I recently came across this article on how to avoid greenwashing and make better choices when on the road (or in the air), but the story focuses mainly on the environmental consequences of travel. There is also the social dimension to consider. Particularly when it comes to international travel, the concerns are manifold: Tourism can spur irresponsible land development, hasten the loss of indigenous values, cultures, and species, and encourage prostitution and other forms of exploitation. U.K. charity Tourism Concern does a good job of elucidating the social issues; check out its list of tips here.

One kind of resource for travelers who want to tread lightly on the earth can be found in certification programs that certify accommodations and tour operators as sustainable or green, much in the same way that fair-trade and organic certifications work. But just because a hotel's front desk features a seal with the word "green" or "sustainable" on it doesn't mean you should necessarily trust it. As Michael Conroy points out in his book Branded: How the Certification Revolution Is Transforming Global Corporations, in 2005 approximately 80 programs claimed to certify some aspect of tourism—and some of them required only that the hotel or tour operator pay a fee for the use of the certification logo.

For a cert system to have any weight, it must have publicly available standards and a mechanism for monitoring compliance with those standards. A little research can go a long way toward understanding what you're buying into.

It's a shame that there is no one certification in the travel industry that commands the same credibility and name recognition that fair trade and organic do in the food sector. But there is movement in that direction. In 2000, the Mohonk Conference on Certification of Sustainable Tourism and Ecotourism yielded an agreement among travel-industry stakeholders to create a global organization called the Sustainable Tourism Stewardship Council to accredit tourism-related cert systems.

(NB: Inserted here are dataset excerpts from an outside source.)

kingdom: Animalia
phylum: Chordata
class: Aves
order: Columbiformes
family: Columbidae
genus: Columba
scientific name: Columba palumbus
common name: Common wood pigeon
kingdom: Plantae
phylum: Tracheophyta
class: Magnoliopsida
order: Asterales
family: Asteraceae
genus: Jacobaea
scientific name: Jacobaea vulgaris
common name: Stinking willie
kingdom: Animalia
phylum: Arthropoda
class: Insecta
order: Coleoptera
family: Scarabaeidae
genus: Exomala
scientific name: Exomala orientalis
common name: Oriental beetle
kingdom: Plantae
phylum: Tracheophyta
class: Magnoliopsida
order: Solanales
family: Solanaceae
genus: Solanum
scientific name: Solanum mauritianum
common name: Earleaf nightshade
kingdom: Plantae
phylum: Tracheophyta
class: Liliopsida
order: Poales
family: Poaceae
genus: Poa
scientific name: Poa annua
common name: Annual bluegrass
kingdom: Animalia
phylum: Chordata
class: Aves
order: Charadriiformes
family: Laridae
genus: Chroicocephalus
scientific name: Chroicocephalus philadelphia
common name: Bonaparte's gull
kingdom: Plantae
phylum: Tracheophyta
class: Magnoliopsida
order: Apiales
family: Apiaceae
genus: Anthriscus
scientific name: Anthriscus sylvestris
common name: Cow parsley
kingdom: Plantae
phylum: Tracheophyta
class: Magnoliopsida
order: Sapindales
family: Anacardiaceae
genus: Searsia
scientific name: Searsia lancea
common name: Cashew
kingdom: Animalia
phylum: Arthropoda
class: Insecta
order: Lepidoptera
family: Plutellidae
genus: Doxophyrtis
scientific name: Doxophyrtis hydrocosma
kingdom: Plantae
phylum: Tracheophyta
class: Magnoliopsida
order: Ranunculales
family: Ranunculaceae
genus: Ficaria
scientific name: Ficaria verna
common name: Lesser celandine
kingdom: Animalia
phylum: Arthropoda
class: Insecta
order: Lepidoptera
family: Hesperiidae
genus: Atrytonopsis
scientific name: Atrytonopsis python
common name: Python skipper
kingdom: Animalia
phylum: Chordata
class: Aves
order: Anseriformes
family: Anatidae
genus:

Rainforest Alliance was charged with taking that effort to the next level, and to that end, it has helped launch the Sustainable Tourism Certification Network of the Americas, a regional group of certification systems that includes such programs as Costa Rica's Certification for Sustainable Tourism, Guatemala's Green Deal, and U.S.-based Green Seal (which focuses on other industries as well as travel). The intention is for the network to evolve into a successful model that can be replicated in other parts of the world. Let's hope that journey is fruitful.